→ What to do: Where does the string "down" appear in the records? Copy each line that holds it.

→ Source records:
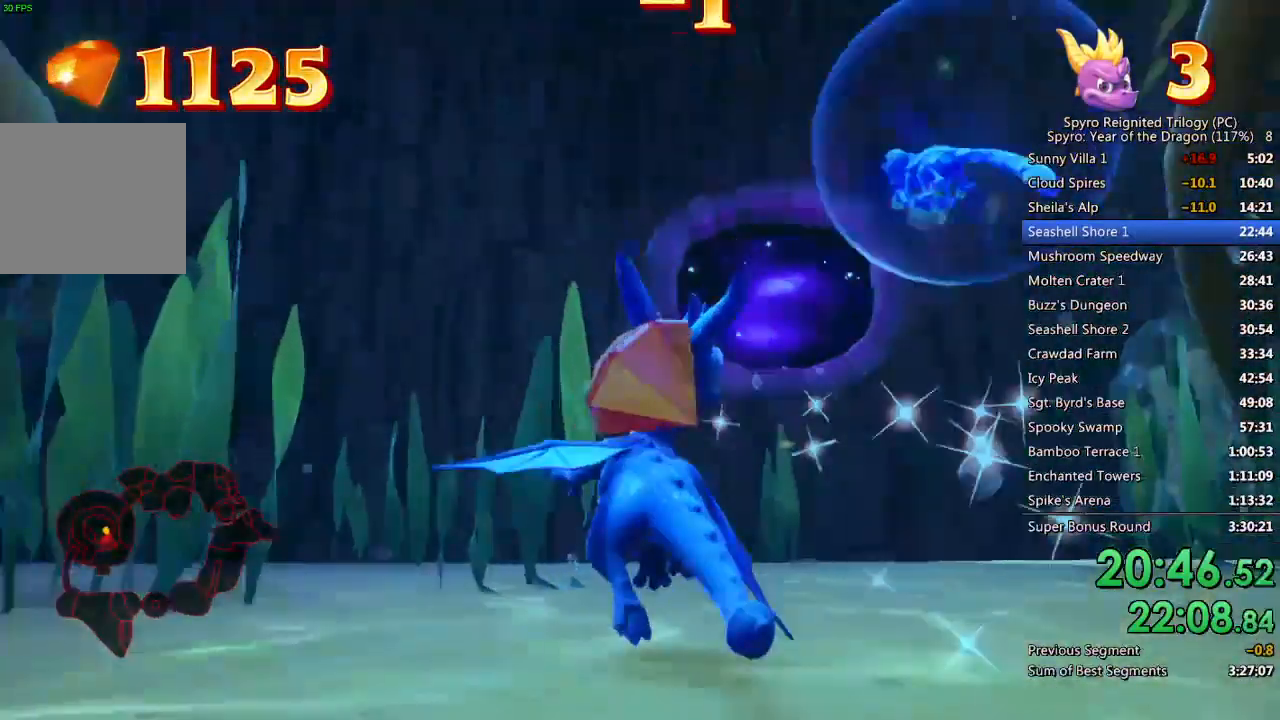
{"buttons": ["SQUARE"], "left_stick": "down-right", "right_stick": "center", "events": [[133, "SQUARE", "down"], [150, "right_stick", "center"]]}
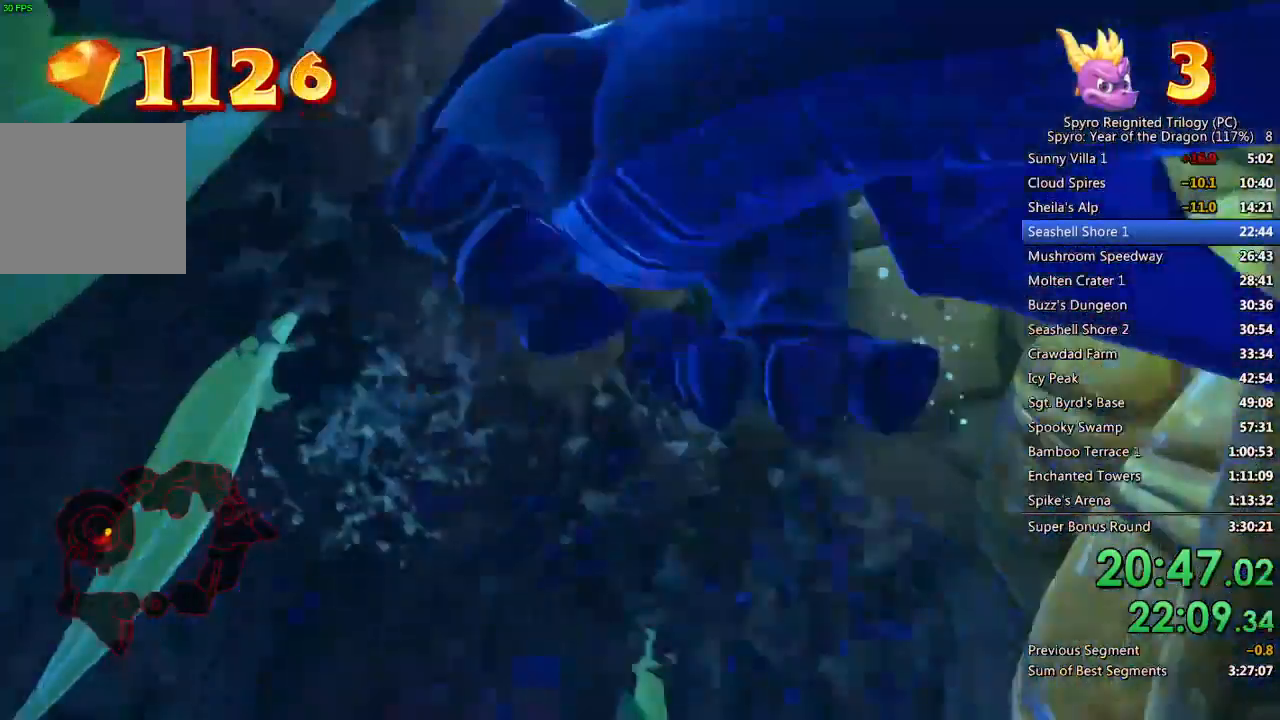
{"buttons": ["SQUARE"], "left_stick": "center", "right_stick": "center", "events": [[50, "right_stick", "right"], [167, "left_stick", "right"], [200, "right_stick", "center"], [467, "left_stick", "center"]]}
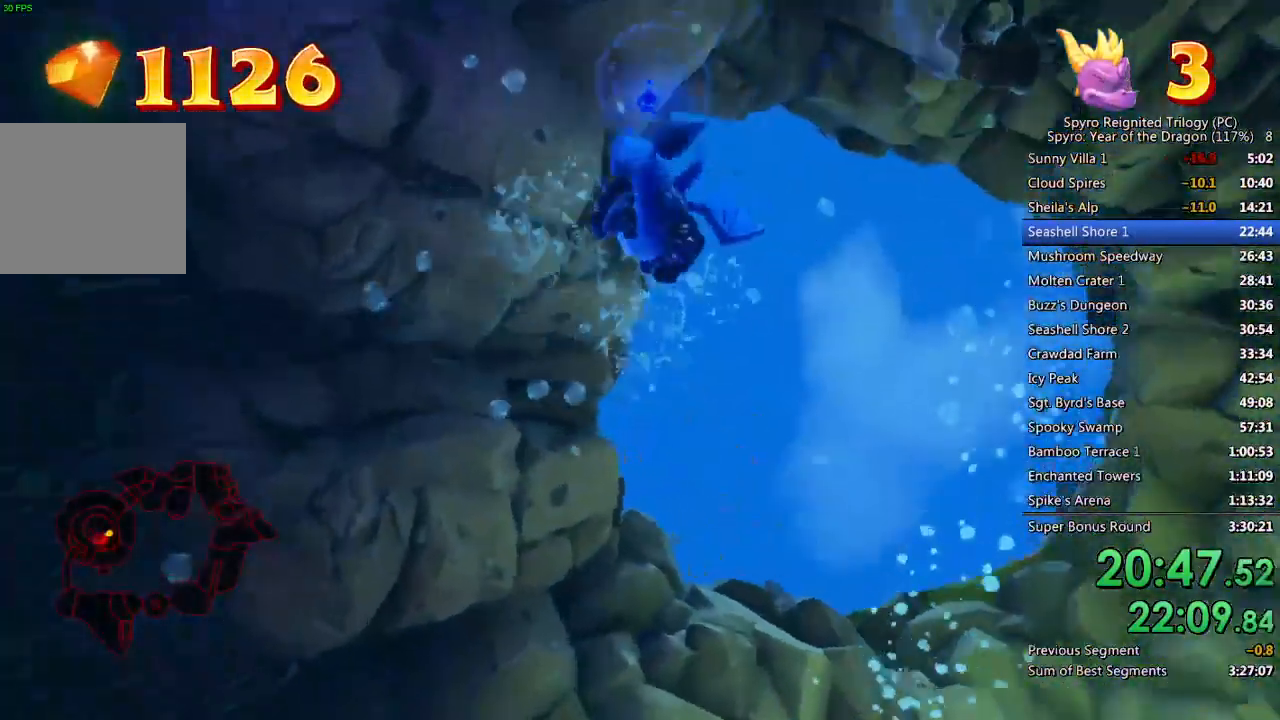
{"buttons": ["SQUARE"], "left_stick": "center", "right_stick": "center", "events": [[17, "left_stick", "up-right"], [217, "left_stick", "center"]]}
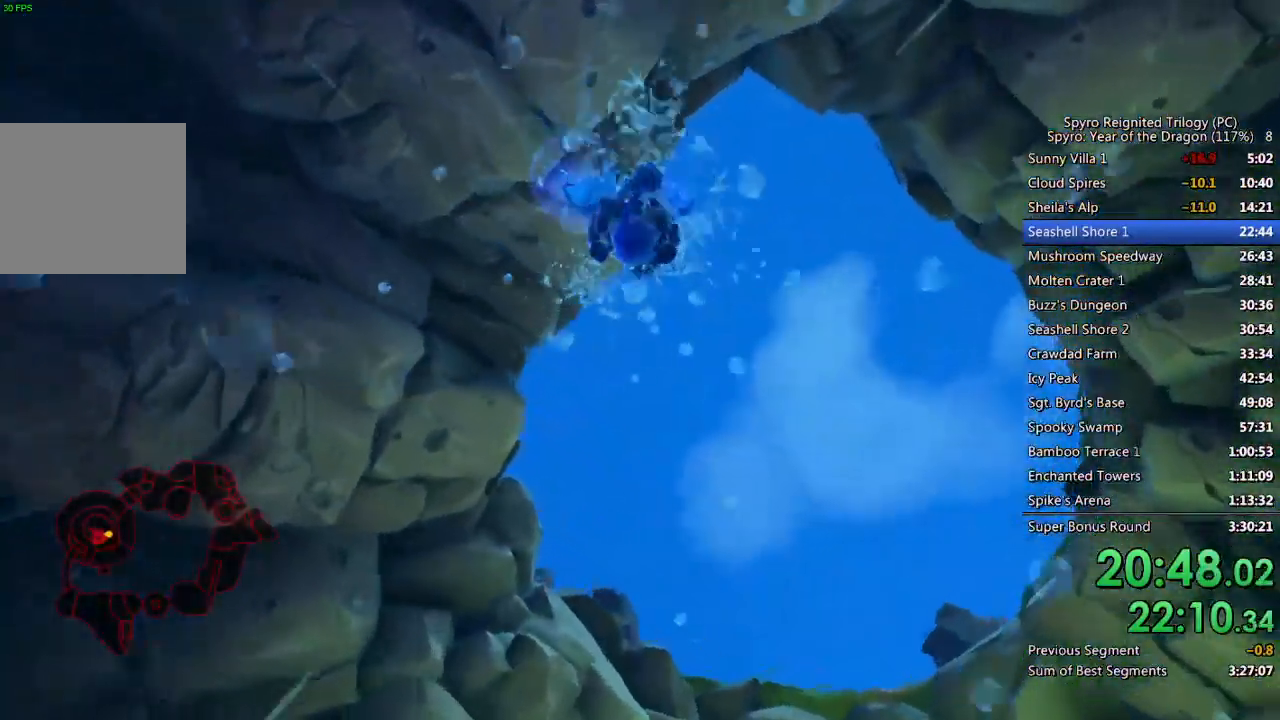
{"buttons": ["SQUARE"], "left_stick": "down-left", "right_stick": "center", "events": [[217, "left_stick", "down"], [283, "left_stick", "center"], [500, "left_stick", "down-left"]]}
==
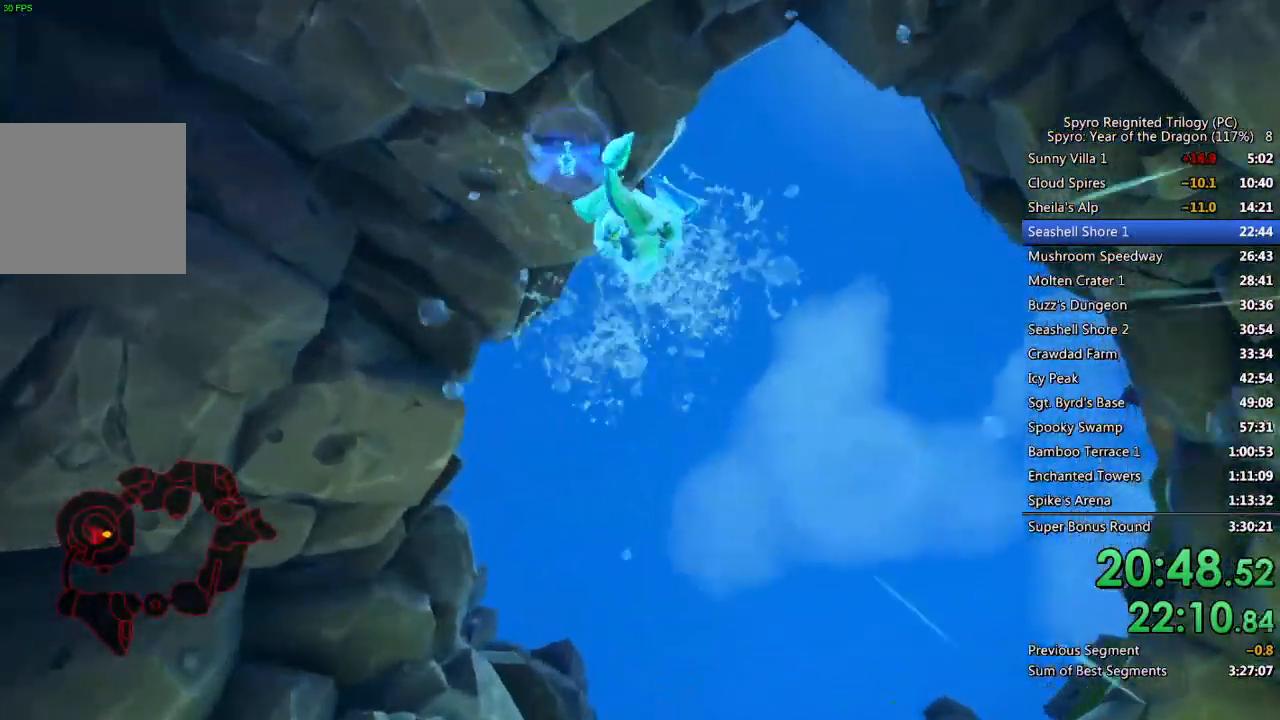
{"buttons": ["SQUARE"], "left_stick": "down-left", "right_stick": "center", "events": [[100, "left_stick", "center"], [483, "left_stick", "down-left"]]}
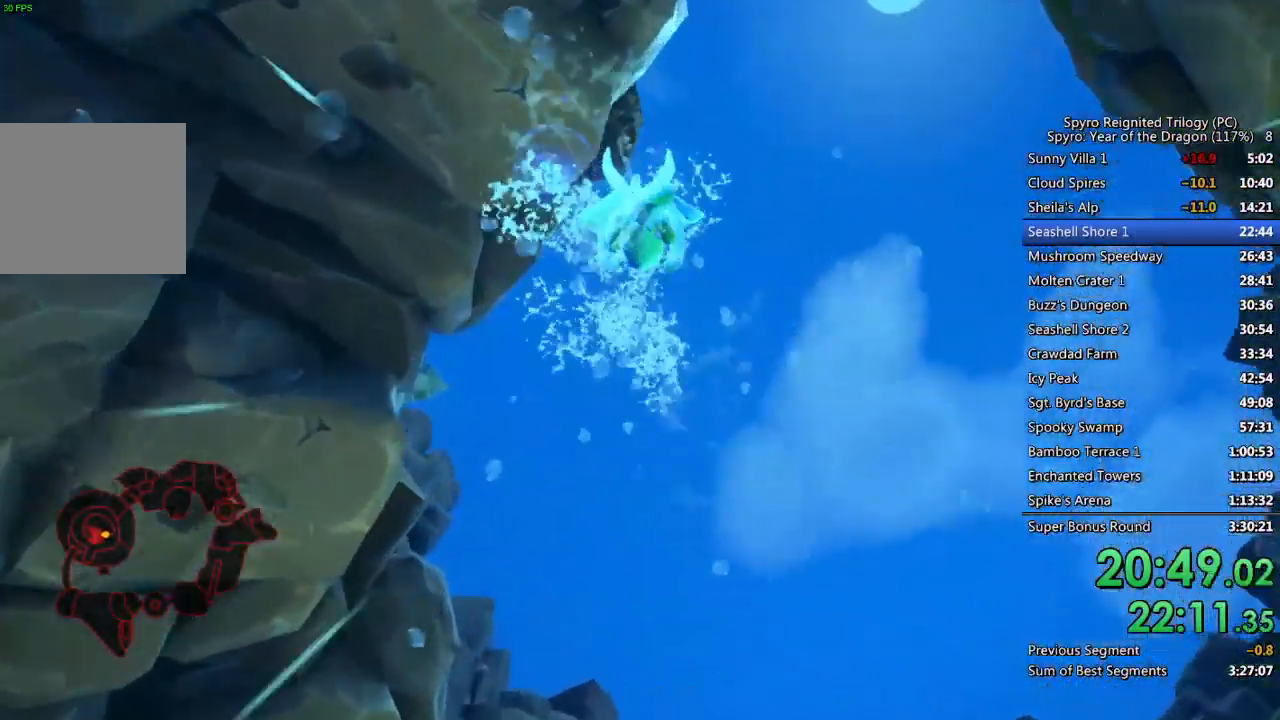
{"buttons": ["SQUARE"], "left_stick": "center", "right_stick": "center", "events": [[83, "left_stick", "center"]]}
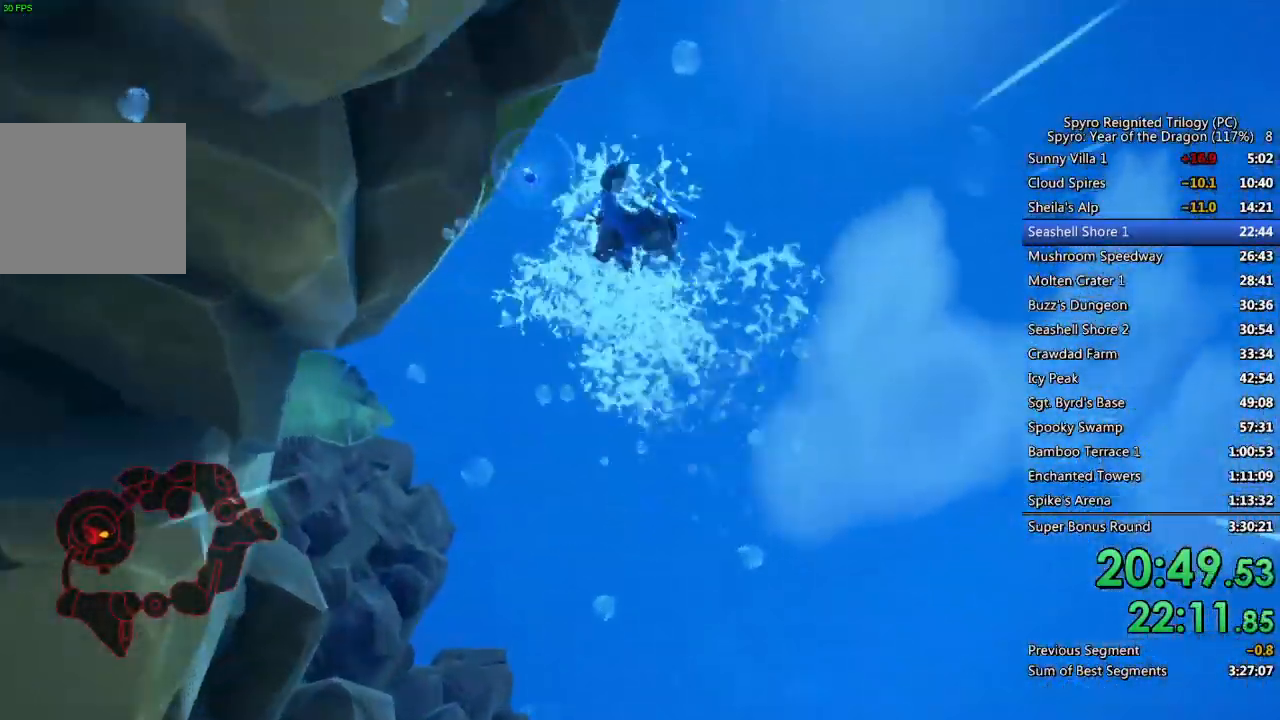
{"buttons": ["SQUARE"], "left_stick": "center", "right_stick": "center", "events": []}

→ Output for this exercise:
{"buttons": ["SQUARE"], "left_stick": "down-right", "right_stick": "center", "events": [[133, "SQUARE", "down"], [150, "right_stick", "center"]]}
{"buttons": ["SQUARE"], "left_stick": "down-left", "right_stick": "center", "events": [[217, "left_stick", "down"], [283, "left_stick", "center"], [500, "left_stick", "down-left"]]}
{"buttons": ["SQUARE"], "left_stick": "down-left", "right_stick": "center", "events": [[100, "left_stick", "center"], [483, "left_stick", "down-left"]]}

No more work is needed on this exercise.